Having been so versatile and receptive to different styles in your career as a producer and remixer thus far (making records under different monikers, like Woolph, Phlash 3000, Focus and Basic Soul), is it difficult for you to concentrate on one particular sound? Do you find yourself wanting to jump from House to Disco to Jazz and Latin, for example?

Yes constantly, but you just have to keep a rein on things. Studio wise, it’s like cooking. Too much salt can spoil a dish, not enough pepper can leave it tasteless, that sort of thing. Now I generally focus on what the label that I'm working for at the time mainly deals with, i.e. if it's a song for Soul Heaven, then it's generally going to have a house feel. If its for Especial records in Osaka, I can be a bit more adventurous, like “Draw your Bow” or “Something Inside” which are mid-tempo. Back in the day, I would mess around with labels’ heads and deliver broken beat mixes when it was predominately a house label and vice versa, but nowadays labels are on to me (laughing).

Similarly, as a DJ, you are well known in several different ‘scenes’ (for want of a better word). Can this be a difficult juggling act, trying to stay at the forefront of what’s going on in each one? Or, would you just find it impossible to limit yourself musically?

I love all shapes and forms of music and sound, so I suppose it would feel alien to me not to be listening or be involved in music of different varieties. I would get bored just listening to one type of sound. Sometimes deciding what to make or play can be a balancing act, as there's so much good music in this world.

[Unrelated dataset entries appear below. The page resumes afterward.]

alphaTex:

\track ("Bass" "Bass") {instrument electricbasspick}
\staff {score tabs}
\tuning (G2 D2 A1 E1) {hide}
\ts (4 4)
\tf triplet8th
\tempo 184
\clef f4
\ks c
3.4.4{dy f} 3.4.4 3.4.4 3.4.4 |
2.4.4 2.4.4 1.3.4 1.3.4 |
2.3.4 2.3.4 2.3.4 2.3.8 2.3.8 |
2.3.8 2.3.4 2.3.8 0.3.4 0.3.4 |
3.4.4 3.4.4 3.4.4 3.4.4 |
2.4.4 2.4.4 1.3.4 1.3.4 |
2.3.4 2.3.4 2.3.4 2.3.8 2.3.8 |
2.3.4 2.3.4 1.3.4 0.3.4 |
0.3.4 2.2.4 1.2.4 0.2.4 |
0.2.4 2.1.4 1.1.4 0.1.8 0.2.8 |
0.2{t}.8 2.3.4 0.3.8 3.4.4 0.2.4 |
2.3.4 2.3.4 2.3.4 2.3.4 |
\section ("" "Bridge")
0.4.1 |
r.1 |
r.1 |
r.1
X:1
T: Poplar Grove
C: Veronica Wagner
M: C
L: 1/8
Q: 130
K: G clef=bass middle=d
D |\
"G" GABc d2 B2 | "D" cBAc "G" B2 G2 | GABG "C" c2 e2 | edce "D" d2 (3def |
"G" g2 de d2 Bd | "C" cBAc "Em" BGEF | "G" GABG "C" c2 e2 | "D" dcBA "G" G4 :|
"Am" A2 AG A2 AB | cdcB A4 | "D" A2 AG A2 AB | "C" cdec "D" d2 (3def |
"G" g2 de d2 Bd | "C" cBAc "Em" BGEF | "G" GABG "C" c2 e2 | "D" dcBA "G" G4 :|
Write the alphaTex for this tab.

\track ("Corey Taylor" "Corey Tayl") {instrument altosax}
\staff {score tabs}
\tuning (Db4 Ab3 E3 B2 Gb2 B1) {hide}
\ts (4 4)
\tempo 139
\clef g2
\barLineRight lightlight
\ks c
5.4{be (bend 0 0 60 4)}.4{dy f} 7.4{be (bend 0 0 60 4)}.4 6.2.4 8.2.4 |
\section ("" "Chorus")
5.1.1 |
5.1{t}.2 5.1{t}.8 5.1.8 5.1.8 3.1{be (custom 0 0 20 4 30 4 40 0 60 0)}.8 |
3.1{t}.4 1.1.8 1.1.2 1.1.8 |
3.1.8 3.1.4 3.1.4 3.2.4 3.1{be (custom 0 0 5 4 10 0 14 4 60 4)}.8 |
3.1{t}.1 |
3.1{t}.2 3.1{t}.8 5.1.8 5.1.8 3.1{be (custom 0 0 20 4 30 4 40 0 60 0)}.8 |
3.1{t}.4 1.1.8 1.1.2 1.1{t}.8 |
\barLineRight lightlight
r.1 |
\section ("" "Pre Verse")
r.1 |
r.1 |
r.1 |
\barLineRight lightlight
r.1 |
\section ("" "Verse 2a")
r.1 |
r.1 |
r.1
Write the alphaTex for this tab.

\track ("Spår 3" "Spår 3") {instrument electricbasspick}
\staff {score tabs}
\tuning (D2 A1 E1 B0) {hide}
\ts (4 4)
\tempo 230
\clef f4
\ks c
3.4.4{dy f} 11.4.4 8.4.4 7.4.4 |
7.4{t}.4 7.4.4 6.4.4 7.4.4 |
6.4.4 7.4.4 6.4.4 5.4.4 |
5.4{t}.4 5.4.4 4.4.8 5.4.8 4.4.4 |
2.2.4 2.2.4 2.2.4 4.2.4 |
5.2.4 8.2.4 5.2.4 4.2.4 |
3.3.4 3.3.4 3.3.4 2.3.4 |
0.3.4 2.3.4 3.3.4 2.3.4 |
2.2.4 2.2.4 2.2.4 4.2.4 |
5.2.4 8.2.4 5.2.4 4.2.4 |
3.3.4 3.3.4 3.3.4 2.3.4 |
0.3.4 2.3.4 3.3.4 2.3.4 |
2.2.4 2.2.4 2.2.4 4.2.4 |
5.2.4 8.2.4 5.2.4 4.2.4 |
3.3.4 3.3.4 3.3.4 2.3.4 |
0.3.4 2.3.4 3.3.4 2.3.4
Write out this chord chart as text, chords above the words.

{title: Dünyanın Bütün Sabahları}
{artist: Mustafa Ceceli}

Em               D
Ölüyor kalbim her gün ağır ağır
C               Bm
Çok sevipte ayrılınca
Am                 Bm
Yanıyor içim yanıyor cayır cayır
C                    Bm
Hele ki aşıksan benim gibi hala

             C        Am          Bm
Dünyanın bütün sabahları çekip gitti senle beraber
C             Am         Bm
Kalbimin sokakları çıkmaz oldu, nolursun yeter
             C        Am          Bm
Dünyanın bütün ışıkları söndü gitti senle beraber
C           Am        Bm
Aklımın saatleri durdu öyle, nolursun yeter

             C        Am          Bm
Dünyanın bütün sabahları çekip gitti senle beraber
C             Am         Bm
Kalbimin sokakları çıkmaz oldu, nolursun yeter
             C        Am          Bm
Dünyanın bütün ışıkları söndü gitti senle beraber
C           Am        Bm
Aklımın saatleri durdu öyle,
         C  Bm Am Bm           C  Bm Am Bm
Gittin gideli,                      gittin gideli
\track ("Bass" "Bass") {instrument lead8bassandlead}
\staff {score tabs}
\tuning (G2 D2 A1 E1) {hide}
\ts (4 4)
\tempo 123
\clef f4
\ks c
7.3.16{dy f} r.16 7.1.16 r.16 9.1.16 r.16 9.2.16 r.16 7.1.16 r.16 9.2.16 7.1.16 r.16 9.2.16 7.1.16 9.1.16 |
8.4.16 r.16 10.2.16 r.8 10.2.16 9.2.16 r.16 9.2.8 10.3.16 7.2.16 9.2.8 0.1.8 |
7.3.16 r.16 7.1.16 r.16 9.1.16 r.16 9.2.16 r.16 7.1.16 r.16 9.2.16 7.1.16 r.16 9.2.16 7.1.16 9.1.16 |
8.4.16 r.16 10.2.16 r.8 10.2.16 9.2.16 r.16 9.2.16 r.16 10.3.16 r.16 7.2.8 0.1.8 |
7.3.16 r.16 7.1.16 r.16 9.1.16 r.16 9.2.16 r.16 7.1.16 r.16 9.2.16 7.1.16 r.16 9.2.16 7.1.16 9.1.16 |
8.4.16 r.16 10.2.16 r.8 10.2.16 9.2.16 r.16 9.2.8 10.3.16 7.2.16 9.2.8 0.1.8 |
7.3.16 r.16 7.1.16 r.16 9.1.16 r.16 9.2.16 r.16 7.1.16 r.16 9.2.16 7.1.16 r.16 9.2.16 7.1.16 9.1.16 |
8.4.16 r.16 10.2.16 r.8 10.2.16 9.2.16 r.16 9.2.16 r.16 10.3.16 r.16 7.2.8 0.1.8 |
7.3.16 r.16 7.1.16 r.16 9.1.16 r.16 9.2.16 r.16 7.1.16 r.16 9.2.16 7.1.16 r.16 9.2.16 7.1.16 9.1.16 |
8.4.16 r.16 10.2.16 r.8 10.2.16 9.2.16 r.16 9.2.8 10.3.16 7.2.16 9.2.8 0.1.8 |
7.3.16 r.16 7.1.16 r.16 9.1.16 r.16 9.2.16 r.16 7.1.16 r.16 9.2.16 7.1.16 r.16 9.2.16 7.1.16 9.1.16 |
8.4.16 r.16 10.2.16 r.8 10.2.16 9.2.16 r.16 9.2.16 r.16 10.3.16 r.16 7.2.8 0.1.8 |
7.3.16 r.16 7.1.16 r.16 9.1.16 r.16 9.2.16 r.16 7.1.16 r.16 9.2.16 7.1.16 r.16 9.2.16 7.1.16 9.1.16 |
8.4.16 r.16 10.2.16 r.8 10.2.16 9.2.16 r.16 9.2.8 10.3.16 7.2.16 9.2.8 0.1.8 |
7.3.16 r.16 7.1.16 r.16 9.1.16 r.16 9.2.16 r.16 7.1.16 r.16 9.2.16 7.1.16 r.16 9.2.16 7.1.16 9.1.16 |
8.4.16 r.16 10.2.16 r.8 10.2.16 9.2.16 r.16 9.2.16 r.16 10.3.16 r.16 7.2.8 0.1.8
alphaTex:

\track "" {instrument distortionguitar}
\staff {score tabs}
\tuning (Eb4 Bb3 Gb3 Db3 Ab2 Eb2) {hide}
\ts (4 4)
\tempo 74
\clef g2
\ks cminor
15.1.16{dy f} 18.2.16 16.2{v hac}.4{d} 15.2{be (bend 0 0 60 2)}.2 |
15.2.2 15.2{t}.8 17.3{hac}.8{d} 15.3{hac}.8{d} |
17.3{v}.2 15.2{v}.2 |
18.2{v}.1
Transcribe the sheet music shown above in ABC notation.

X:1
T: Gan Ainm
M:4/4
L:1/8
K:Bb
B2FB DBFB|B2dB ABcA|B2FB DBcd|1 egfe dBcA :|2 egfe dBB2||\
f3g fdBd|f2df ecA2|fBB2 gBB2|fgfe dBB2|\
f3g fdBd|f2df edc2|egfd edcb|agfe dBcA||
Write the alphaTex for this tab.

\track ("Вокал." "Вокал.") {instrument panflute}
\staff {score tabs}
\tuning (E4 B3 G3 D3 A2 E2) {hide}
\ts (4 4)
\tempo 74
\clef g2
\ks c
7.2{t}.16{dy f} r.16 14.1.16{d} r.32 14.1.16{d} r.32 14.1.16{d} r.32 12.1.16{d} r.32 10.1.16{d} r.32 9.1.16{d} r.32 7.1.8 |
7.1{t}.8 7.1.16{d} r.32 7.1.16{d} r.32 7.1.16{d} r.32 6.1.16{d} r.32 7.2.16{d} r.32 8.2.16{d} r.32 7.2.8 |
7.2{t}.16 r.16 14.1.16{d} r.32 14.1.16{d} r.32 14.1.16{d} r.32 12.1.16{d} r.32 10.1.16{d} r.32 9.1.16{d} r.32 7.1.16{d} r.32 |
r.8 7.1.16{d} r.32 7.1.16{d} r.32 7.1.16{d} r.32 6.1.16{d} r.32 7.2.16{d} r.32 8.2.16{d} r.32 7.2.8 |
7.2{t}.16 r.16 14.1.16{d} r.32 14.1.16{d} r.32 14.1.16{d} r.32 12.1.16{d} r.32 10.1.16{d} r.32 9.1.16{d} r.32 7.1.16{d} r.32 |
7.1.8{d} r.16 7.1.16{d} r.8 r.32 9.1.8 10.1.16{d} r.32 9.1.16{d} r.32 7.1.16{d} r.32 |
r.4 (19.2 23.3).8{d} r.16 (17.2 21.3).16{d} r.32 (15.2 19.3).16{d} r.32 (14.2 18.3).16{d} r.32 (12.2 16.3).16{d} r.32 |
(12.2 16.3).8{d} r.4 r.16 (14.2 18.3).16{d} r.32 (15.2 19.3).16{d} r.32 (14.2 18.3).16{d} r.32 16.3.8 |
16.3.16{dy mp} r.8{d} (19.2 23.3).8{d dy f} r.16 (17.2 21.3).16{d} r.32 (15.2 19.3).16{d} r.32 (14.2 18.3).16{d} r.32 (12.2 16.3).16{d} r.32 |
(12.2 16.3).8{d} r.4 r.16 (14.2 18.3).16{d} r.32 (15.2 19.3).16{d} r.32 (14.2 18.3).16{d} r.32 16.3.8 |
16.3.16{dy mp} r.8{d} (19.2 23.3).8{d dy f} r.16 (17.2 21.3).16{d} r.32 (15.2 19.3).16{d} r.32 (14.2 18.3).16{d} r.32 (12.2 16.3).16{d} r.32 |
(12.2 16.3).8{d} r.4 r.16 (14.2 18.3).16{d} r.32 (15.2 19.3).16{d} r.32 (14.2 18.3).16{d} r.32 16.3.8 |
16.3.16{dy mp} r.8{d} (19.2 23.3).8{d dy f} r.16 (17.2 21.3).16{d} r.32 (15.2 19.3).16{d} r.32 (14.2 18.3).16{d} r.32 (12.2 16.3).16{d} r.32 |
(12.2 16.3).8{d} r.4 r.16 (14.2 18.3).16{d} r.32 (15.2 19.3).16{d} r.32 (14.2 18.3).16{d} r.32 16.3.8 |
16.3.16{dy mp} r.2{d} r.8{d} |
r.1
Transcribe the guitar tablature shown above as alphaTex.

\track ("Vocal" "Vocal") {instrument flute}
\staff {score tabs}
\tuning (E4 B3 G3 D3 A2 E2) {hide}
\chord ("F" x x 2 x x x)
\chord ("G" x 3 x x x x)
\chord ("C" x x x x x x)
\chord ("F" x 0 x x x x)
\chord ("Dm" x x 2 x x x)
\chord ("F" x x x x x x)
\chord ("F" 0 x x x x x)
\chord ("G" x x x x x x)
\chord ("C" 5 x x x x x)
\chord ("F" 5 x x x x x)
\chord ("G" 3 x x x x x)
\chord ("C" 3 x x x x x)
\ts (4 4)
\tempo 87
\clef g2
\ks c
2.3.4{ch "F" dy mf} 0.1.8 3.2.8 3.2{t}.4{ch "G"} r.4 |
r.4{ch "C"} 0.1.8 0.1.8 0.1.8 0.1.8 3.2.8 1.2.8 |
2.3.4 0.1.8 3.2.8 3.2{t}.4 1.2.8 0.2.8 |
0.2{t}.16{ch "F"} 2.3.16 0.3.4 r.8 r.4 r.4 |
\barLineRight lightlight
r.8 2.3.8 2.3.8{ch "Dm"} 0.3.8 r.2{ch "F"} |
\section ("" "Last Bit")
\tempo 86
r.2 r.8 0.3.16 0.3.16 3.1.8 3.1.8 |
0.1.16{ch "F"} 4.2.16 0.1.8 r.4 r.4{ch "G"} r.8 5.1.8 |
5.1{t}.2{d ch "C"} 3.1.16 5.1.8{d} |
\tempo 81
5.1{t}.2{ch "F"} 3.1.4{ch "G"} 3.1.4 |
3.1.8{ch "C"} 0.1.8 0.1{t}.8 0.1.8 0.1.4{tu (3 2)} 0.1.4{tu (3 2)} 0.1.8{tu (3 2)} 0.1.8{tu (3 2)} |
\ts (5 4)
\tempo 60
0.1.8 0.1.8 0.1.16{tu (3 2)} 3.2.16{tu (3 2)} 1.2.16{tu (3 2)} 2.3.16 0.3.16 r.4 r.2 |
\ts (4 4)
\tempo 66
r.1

It would be a shame not to try and check out as much of it as you can; inspiration can come from anywhere.

You’ve been the key resident with Soulheaven for quite a while now. Do you think there’s still a real hunger for the classic, soulful garage sound or are dancers looking more for that deep electronic sound, as you call it? 

(Laughing) I think dancers are looking for good music and a good environment, and I'm not sure they worry too much about genres. As long as it sounds good to their ears and their hearts, they'll boogie. Classic music will always be needed; it's good to remember where it all comes from.

What was the first spark of inspiration behind Co-Op and the broken beat (or ‘West London’) sound in general? And, what’s the plan for Co-Op, now that it has departed from Plastic People?

The Initial idea behind Co-Op was to have a space where we could play our tunes in an understanding environment. I remember when "broken" was a dirty word and not many people got it. It seems now that it has many fans, far and wide. As far as the future of Co-Op goes, I'm not sure. I haven't had much to do with the organisation side of things there for a little while now, but I hope that whatever the future holds, it is bright and full of dancers.

In another major change, you and Patrick Forge decided to call it a day on your extremely popular and long-running party, Inspiration Information. Is it true that Patrick has decided to move to Japan?

(Giggling to himself) Patrick is indeed setting off for the sunnier shores of Okinawa, that is true. As far as the club ending, that isn't going to happen for a long time yet.  I'll be running Inspiration Information, keeping it in the tradition of what we've been doing for the last twelve years, but trying some new ideas and looking for great DJs to play there.

And, finally, now that the album is set for release, what do you plan to do with your time? Will you be turning to different projects or just concentrating on promoting Phlash & Friends?

I've already started working on my next project. It's going to be an LP by the Restless Soul Fun band, a live oriented Funk-style band. I have about eleven songs that I need to finish, so watch this space. And, of course, I'll be concentrating on the promotion for Phlash & Friends. I've also got unfinished projects with Spry, Guy Robin, AC Layne, Jan Kincaid, Shea, Zansika, and Zaf to name a few. The UK Indie dance scene is very positive and strong at the moment, we have a lot of amazing singers, musicians and producers, as well as events and live show's that we should be very proud of.